In Weber’s discussion of the streetcar, he notes that a person on the streetcar needs no understanding of the science behind the streetcar’s movement, which reminds me also of our conversations about the black boxes of our technology and lack of understanding. It also makes me wonder how much depth of understanding we really need. With the example of the Sears’ kit homes, for example, the company would mail blueprints and materials for a person to build a house. Family and friends would come together for the assembly, together constructing a house. But would this process offer any more information about the engineering that holds the house together? Or is this just a more involved Ikea assembly process? There still might be a more intimate knowledge of what is happening within the structure, but is that even much of a distinction?


(This particular example of the kit homes reminded me of the values and consequences of technology we have previously discussed. These homes were designed to incorporate modern conveniences like plumbing and electricity, even though only 10% of homes in rural Ohio had electricity in 1937 and some were without running water well into the later half of the 20th century.)

“We do not ask the streetcar itself how it operates. Inquiries about computers, however, are increasingly addressed to computers.”

This discussion also led me to consider areas where we do direct our inquiries about operation to the situation or thing at hand, and I immediately thought of experimental science.

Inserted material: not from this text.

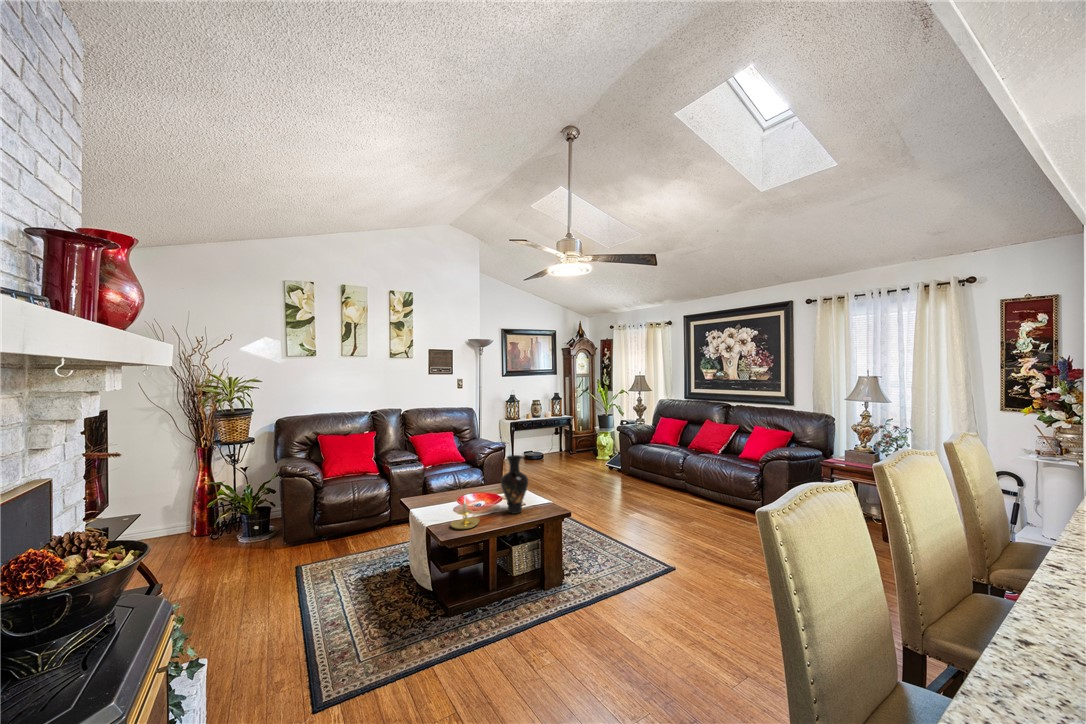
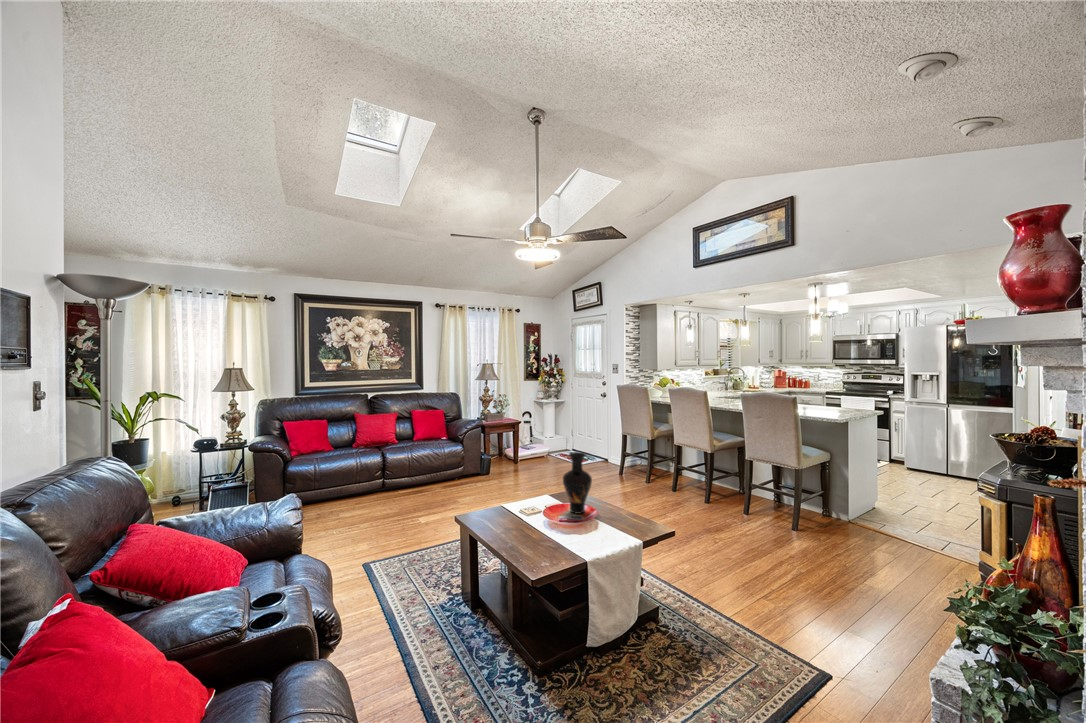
candle holder: present [451,499,480,529] -> none [610,499,641,536]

Indeed, it was noted that, “Kittler is debunking software in much the same way as nineteenth-century science pried apart the human mind by examining how the brain works.” This sounds so tame compared to the reality of severing the connection between frontal lobes by inserting an ice pick through the eye socket, which is indeed the way doctors (and non-doctors) performed lobotomies in the mid-1900s. They were used as therapy for mental disorders (including postpartum depression) and could leave survivors with severe impairments and impact to their personality and intellect.


Not to be gruesome for no reason, but I have been thinking about the values (intended and unintended) in our technologies. So here, too, is an example of what advances lines of inquiry explorations occurred, the values at play, and the consequences. It also reminds me of the current conversations about singularity, and the possibility of computational power equivalent to our own brains. It seems perhaps more likely to build a mechanical brain than to understand our own.